### TASK DETAILS
Since the pictures are not wanted, retype the listing below exactly and without them.

* * * *

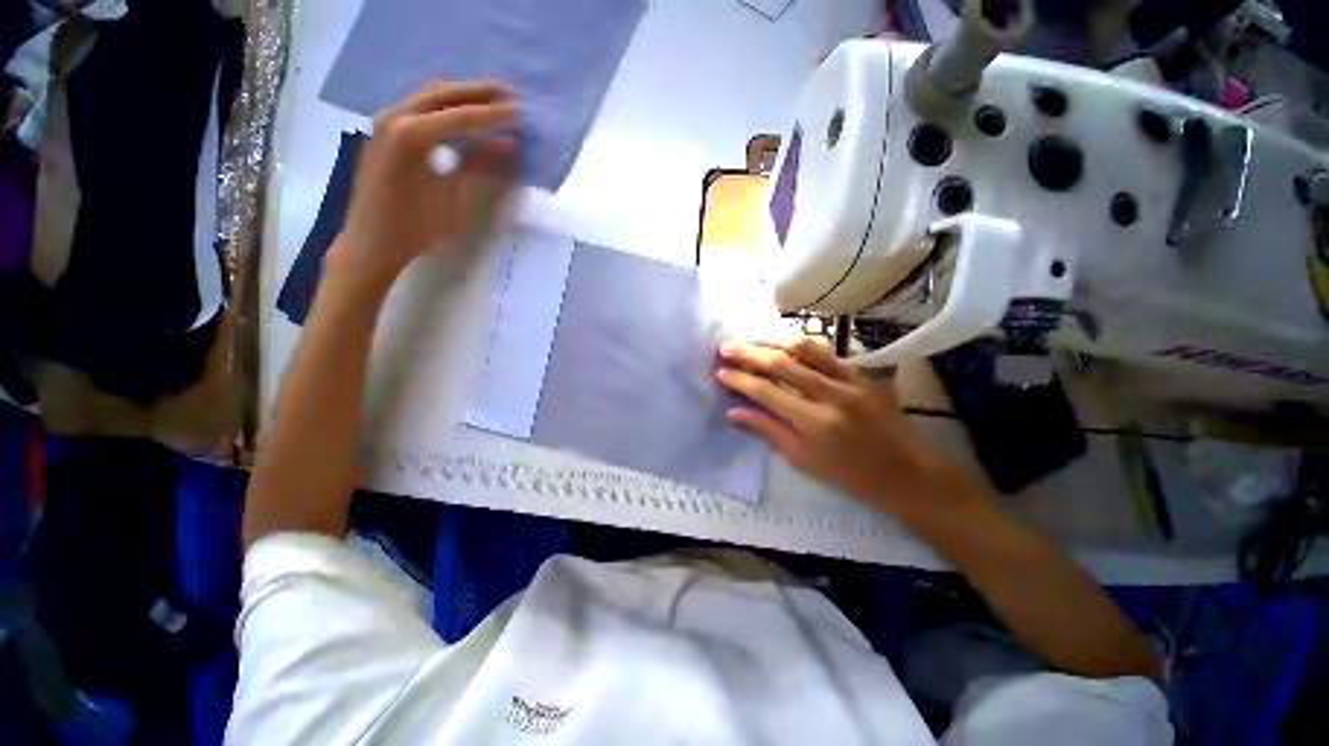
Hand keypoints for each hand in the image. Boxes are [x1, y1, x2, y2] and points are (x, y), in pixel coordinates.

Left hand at [333, 80, 518, 284]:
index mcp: (410, 136)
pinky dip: (445, 106)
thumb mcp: (454, 199)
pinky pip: (419, 106)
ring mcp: (385, 121)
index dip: (493, 114)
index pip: (460, 116)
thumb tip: (510, 144)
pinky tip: (463, 116)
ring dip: (462, 95)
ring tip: (493, 101)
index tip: (522, 112)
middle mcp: (394, 117)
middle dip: (479, 93)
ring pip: (429, 95)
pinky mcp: (384, 131)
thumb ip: (481, 166)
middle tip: (512, 95)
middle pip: (443, 93)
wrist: (372, 242)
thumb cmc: (416, 228)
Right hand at [717, 337, 987, 516]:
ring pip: (805, 348)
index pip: (766, 392)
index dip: (740, 380)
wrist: (909, 475)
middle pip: (782, 363)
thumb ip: (768, 430)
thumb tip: (734, 411)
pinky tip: (785, 345)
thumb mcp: (803, 460)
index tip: (720, 372)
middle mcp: (832, 395)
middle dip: (749, 353)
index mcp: (815, 423)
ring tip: (752, 340)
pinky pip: (827, 353)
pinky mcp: (864, 374)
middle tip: (726, 348)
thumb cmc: (851, 476)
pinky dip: (801, 346)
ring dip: (773, 340)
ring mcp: (851, 380)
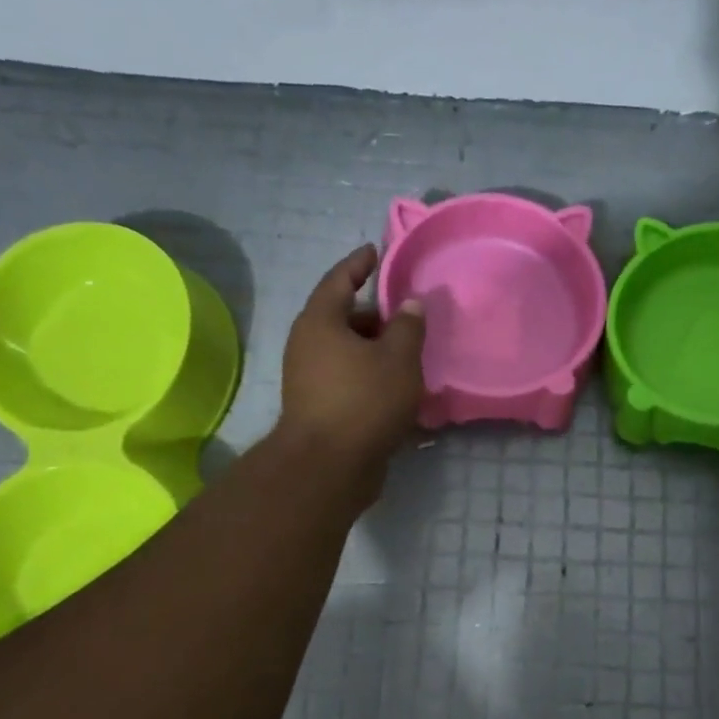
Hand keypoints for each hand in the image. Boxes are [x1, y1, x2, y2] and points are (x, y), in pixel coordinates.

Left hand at [276, 245, 426, 498]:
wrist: (329, 466)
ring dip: (376, 350)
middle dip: (375, 315)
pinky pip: (349, 379)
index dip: (359, 263)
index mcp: (320, 322)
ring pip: (348, 353)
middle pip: (344, 318)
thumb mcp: (398, 358)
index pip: (340, 279)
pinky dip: (371, 376)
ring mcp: (309, 379)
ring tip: (409, 354)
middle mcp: (308, 345)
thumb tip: (410, 303)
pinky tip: (398, 387)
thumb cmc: (364, 401)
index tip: (376, 251)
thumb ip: (408, 326)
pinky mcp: (319, 408)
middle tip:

* * * *

### RESPONSE TO THIS EXERCISE
Hand keypoints for each hand in the image. Boxes are [x1, y1, x2, y2] and points are (x, y), in pixel coordinates.

Left hand at [333, 80, 518, 284]:
index mcp: (410, 136)
pinky dip: (445, 106)
thumb mcp: (454, 199)
pinky pip: (419, 106)
ring mcp: (385, 121)
index dip: (493, 114)
index pip: (460, 116)
thumb tip: (510, 144)
pinky tip: (463, 116)
ring dip: (462, 95)
ring tip: (493, 101)
index tip: (522, 112)
middle mcp: (394, 117)
middle dip: (479, 93)
ring pip: (429, 95)
pinky mcp: (384, 131)
thumb ip: (481, 166)
middle tip: (512, 95)
middle pip: (443, 93)
wrist: (372, 242)
thumb cmc: (416, 228)
Right hand at [717, 337, 987, 516]:
ring pip: (805, 348)
index pip: (766, 392)
index dip: (740, 380)
wrist: (909, 475)
middle pip: (782, 363)
thumb ip: (768, 430)
thumb tip: (734, 411)
pinky tip: (785, 345)
thumb mcp: (803, 460)
index tip: (720, 372)
middle mcp: (832, 395)
middle dip: (749, 353)
index mcp: (815, 423)
ring tip: (752, 340)
pinky pip: (827, 353)
pinky mcp: (864, 374)
middle tip: (726, 348)
thumb cmc: (851, 476)
pinky dip: (801, 346)
ring dip: (773, 340)
ring mcp: (851, 380)
Hand keypoints for each hand in the image. Boxes are [x1, y1, x2, y2] and points are (x, y), in pixel coordinates.

Left hand at [276, 245, 426, 498]:
wrist: (329, 466)
ring dip: (376, 350)
middle dip: (375, 315)
pinky pip: (349, 379)
index dip: (359, 263)
index mcp: (320, 322)
ring pip: (348, 353)
middle pip: (344, 318)
thumb mcp: (398, 358)
index pip: (340, 279)
pinky dip: (371, 376)
ring mcp: (309, 379)
ring tip: (409, 354)
middle mcp: (308, 345)
thumb tip: (410, 303)
pinky tip: (398, 387)
thumb cmc: (364, 401)
index tip: (376, 251)
thumb ip: (408, 326)
pinky mcp: (319, 408)
middle tip:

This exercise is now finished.